- Exercise materials -

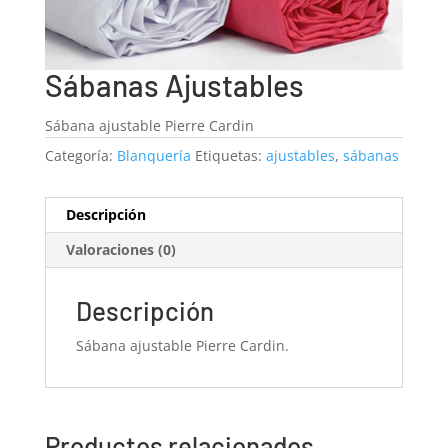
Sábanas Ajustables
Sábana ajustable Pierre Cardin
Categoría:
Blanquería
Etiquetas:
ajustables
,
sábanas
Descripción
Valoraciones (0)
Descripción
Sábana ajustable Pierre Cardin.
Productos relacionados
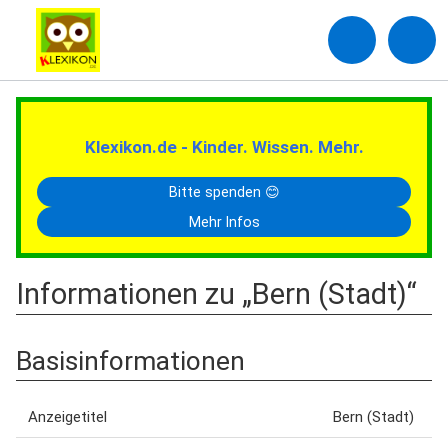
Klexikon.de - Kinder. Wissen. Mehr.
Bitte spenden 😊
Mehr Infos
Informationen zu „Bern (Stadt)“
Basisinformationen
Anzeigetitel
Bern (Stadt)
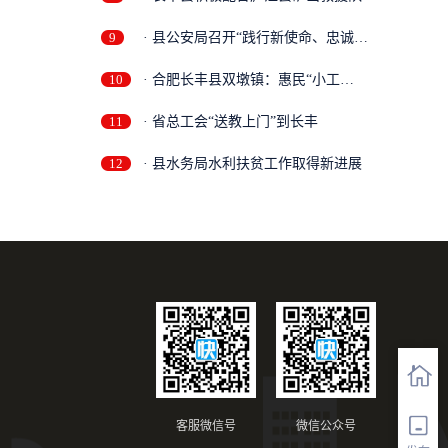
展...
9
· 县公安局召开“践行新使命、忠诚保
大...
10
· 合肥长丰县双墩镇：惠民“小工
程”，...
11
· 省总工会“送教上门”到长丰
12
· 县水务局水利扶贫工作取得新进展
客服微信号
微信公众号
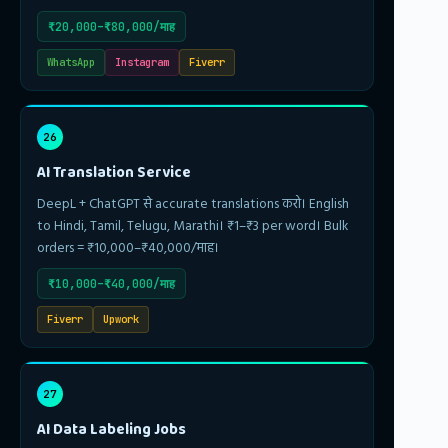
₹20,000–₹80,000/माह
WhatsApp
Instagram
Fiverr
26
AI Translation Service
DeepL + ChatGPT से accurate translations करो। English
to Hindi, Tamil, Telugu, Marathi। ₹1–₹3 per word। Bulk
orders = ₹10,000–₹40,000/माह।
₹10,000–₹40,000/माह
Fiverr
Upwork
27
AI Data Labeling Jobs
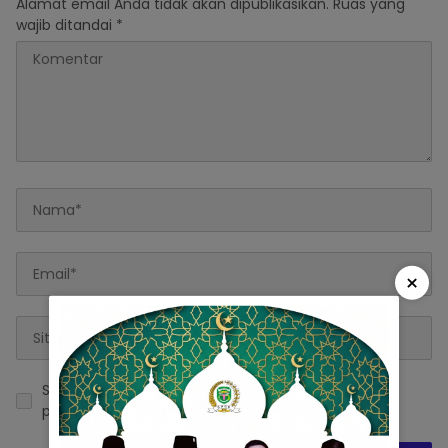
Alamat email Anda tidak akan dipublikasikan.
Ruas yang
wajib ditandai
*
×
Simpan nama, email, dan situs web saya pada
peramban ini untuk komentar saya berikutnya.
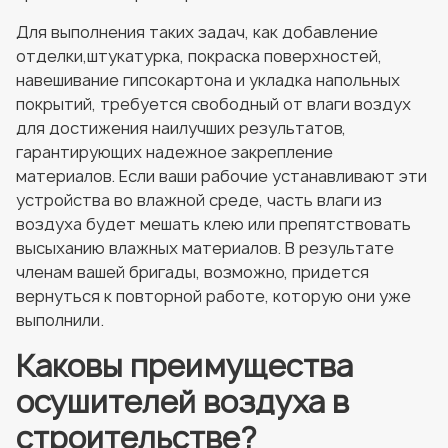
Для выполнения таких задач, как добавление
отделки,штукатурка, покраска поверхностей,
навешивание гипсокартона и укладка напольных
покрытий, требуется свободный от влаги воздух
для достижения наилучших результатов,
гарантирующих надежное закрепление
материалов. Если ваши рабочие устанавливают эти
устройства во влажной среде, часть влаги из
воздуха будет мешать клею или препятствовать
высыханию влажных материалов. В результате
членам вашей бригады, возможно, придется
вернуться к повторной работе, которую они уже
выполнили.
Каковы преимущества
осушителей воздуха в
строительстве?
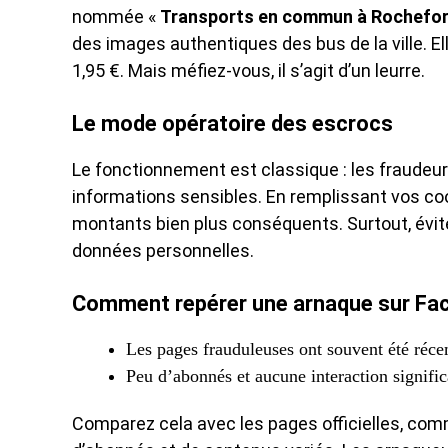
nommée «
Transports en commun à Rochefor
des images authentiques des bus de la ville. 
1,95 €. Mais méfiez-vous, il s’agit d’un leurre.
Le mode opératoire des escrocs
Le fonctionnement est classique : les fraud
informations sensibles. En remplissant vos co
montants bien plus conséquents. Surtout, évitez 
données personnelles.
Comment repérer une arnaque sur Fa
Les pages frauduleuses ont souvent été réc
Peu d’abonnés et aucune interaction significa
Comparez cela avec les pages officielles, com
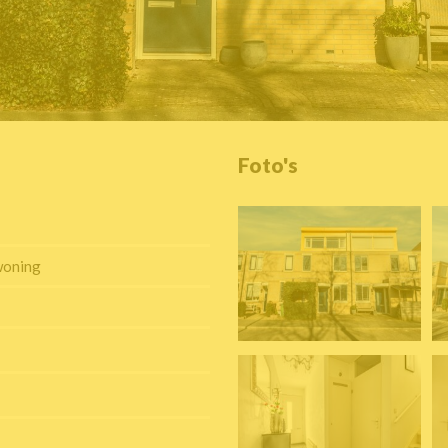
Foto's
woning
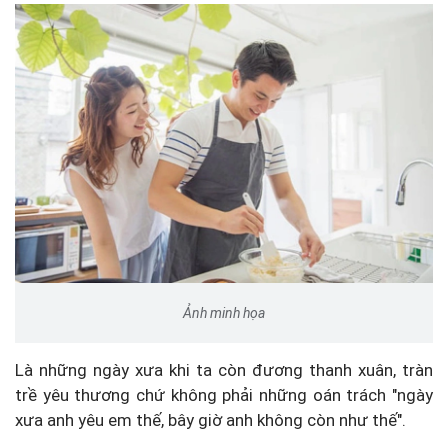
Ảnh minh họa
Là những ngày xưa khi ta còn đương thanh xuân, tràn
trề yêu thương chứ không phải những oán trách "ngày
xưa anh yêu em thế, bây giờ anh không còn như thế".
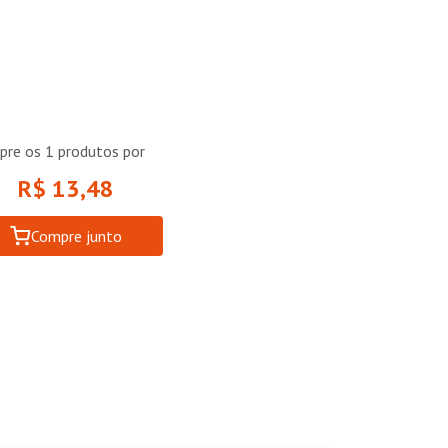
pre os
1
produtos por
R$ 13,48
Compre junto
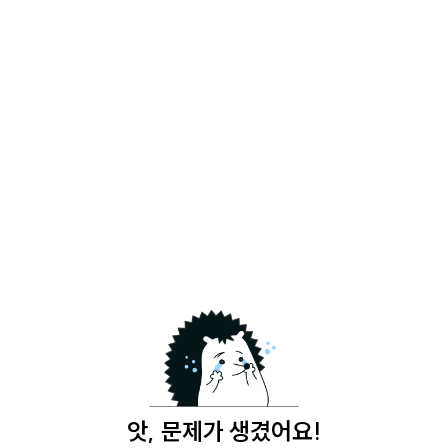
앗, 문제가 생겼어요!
...
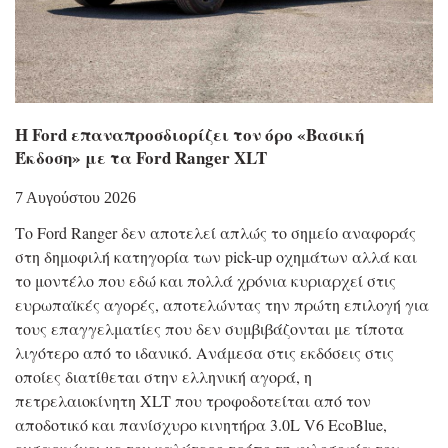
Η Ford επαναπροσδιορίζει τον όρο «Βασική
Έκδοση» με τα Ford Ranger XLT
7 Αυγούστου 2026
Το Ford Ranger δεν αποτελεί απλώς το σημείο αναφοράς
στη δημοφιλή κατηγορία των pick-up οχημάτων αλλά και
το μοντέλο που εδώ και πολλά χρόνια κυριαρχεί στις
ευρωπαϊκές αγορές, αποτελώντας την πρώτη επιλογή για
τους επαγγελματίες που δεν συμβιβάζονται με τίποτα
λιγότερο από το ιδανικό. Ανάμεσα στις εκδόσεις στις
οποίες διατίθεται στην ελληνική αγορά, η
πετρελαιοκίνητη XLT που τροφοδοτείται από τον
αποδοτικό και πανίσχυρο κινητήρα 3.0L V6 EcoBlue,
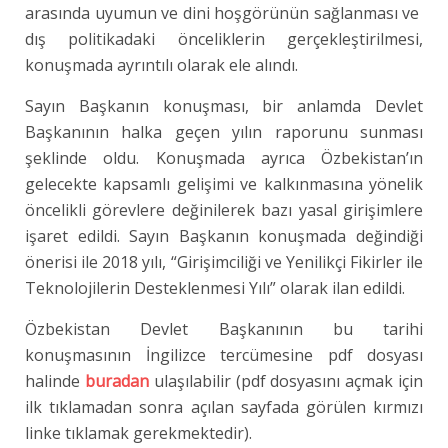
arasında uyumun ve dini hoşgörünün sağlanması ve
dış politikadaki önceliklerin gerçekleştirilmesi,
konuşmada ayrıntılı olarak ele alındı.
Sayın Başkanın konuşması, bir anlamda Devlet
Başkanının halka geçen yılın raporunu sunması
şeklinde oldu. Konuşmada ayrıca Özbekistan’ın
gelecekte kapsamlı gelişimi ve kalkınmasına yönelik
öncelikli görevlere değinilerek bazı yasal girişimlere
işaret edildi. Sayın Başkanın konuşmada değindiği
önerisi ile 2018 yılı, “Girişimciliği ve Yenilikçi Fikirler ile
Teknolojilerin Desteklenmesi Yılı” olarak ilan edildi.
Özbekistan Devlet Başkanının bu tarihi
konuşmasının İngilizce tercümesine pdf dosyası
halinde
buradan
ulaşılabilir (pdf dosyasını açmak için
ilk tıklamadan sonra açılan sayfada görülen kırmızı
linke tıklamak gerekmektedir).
* * *
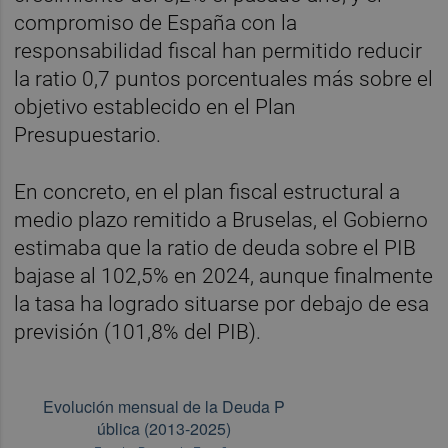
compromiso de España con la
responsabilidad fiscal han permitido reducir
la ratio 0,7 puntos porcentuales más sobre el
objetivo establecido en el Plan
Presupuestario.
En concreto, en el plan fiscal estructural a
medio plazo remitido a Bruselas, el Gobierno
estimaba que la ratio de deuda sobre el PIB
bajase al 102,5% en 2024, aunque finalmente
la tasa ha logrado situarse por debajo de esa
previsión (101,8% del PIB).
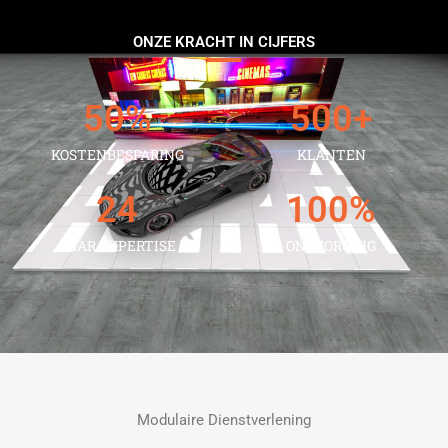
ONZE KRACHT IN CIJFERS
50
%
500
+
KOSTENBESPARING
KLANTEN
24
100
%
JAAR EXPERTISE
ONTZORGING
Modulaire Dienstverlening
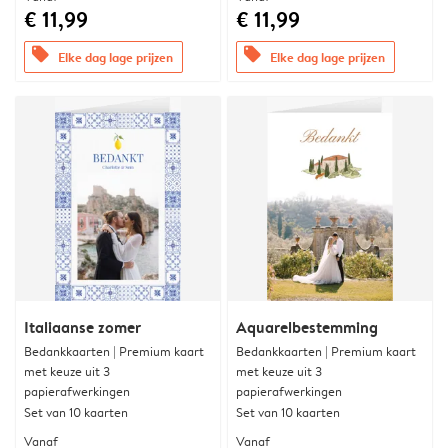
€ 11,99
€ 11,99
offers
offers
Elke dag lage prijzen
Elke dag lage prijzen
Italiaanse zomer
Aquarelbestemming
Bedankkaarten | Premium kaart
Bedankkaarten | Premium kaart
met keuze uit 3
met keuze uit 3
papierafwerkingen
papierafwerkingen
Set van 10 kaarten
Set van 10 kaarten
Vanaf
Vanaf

- Exercise objective -
Print everything in the material from the line containing "Η Ford επαναπροσδιορίζει" down to the line containing "λιγότερο από το", exactly as those lines appear.

- Solved problem -
Η Ford επαναπροσδιορίζει τον όρο «Βασική
Έκδοση» με τα Ford Ranger XLT
7 Αυγούστου 2026
Το Ford Ranger δεν αποτελεί απλώς το σημείο αναφοράς
στη δημοφιλή κατηγορία των pick-up οχημάτων αλλά και
το μοντέλο που εδώ και πολλά χρόνια κυριαρχεί στις
ευρωπαϊκές αγορές, αποτελώντας την πρώτη επιλογή για
τους επαγγελματίες που δεν συμβιβάζονται με τίποτα
λιγότερο από το ιδανικό. Ανάμεσα στις εκδόσεις στις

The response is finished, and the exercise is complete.